Reproduce, with no changes, the line where "856 75 3159" appears and every subsequent line of the listing, the last one included.

──────── MATERIAL FOR THE TASK

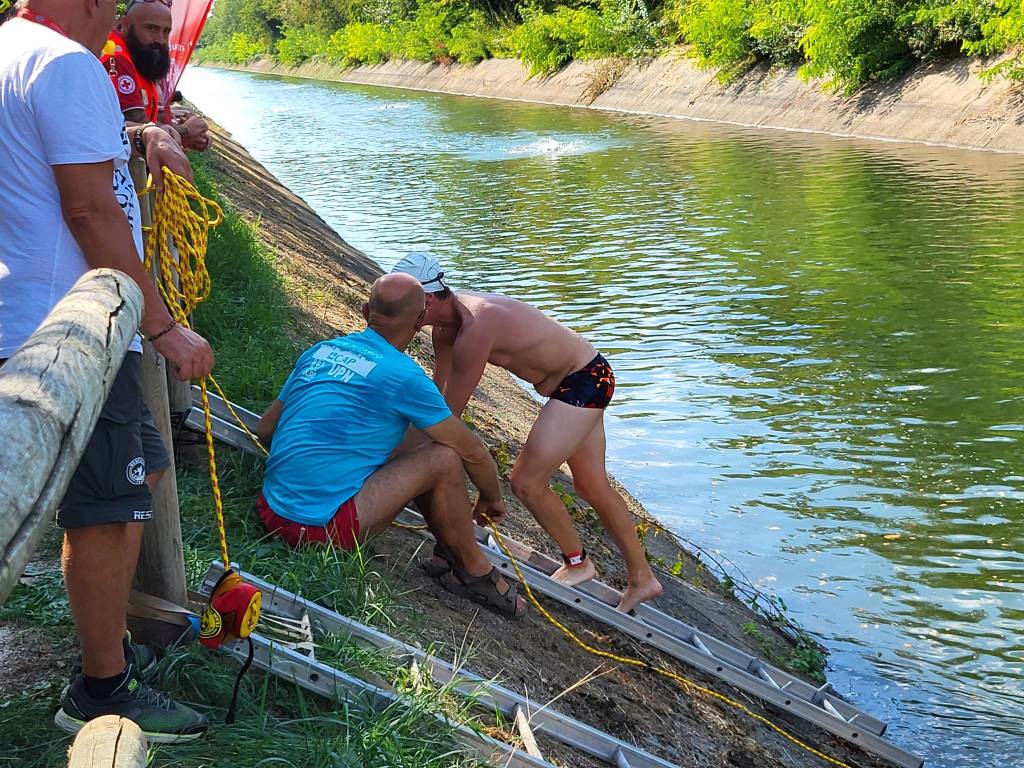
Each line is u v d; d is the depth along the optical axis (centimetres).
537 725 423
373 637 420
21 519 151
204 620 338
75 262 307
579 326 1396
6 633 384
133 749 214
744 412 1062
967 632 685
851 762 570
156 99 539
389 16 7362
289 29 9325
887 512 841
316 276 1241
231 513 498
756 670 608
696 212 2136
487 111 4650
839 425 1017
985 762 573
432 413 493
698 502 873
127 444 304
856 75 3159
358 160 3262
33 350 193
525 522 716
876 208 2044
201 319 791
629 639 582
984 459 927
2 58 298
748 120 3519
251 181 1833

────────────────

▶ FINAL ANSWER
856 75 3159
358 160 3262
33 350 193
525 522 716
876 208 2044
201 319 791
629 639 582
984 459 927
2 58 298
748 120 3519
251 181 1833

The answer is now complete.